══ Provided material ══
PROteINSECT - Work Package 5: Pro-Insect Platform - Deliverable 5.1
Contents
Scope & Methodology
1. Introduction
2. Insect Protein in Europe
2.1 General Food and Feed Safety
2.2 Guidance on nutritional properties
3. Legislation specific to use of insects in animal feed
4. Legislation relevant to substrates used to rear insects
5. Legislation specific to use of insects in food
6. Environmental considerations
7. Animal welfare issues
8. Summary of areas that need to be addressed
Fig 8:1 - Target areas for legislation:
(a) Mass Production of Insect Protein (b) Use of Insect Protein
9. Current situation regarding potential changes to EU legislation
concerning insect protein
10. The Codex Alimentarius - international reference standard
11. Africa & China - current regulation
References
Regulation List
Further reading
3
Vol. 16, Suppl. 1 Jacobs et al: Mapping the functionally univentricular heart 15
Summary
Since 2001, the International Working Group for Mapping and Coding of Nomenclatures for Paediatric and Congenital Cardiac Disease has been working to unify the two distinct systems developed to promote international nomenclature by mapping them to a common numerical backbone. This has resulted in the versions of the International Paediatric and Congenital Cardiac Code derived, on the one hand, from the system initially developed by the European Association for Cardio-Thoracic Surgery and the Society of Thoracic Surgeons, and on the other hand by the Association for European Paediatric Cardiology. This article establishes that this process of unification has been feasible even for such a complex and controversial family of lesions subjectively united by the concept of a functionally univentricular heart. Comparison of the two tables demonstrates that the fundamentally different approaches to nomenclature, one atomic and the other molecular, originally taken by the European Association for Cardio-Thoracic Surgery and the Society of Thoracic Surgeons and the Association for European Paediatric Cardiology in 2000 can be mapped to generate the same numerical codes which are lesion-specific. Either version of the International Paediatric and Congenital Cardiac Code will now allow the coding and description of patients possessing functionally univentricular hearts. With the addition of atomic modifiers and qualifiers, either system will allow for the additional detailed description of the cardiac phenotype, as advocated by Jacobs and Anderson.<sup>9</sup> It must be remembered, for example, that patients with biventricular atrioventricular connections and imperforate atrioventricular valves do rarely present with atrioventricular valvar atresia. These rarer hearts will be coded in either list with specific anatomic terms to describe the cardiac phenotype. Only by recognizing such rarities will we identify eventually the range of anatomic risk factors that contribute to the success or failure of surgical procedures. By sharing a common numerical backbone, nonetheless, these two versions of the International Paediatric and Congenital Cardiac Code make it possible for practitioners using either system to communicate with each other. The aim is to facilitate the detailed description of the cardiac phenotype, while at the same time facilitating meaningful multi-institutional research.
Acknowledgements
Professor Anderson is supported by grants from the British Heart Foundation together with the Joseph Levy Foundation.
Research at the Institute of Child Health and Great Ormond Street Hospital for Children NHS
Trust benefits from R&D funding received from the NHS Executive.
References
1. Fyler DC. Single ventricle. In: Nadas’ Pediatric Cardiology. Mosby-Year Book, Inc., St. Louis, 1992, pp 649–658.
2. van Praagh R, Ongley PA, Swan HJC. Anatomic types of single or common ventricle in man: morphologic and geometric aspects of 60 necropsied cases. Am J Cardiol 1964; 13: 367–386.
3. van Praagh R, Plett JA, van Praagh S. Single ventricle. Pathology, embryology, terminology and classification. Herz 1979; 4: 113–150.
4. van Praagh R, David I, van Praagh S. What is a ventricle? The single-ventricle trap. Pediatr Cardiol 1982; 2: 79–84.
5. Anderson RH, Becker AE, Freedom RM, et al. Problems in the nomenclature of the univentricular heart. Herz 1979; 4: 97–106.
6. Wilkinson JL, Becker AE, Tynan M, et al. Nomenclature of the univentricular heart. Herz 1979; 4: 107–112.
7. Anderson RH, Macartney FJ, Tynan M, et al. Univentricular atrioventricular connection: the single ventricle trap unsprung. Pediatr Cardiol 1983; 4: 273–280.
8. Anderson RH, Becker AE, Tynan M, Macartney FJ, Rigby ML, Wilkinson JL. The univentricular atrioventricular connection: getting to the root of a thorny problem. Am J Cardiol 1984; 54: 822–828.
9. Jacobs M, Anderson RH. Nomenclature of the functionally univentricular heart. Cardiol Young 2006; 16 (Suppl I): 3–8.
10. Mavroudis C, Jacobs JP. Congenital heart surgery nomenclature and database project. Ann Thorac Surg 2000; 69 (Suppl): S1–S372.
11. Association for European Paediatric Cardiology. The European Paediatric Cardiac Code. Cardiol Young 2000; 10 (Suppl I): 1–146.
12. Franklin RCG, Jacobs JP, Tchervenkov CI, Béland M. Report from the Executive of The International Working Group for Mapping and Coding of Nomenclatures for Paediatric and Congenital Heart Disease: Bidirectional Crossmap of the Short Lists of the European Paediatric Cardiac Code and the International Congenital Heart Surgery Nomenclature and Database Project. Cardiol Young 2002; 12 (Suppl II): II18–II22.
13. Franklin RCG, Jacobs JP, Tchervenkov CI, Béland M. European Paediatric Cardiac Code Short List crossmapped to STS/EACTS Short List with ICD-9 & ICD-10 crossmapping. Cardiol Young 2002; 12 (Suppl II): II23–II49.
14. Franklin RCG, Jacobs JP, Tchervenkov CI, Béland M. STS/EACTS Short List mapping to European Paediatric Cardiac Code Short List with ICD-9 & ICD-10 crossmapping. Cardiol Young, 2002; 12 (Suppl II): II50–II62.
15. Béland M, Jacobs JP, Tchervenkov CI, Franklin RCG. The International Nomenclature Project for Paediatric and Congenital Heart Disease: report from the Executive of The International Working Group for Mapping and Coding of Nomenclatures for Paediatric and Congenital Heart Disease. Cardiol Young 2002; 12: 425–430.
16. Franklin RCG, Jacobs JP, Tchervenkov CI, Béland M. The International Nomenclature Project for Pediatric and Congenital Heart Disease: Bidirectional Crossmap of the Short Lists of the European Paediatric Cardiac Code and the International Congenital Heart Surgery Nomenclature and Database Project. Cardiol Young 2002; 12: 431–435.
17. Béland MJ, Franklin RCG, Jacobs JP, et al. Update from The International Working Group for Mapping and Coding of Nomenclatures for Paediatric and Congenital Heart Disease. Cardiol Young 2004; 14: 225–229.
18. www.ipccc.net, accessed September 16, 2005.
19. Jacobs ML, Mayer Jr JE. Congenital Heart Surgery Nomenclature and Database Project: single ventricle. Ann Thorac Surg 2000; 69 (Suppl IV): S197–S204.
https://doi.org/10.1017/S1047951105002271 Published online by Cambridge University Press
═══
_Action item_:
What is needed is every line from the beginning of the data up to and including the line with "4. Legislation relevant", given again word for word.

_Exercise response_:
PROteINSECT - Work Package 5: Pro-Insect Platform - Deliverable 5.1
Contents
Scope & Methodology
1. Introduction
2. Insect Protein in Europe
2.1 General Food and Feed Safety
2.2 Guidance on nutritional properties
3. Legislation specific to use of insects in animal feed
4. Legislation relevant to substrates used to rear insects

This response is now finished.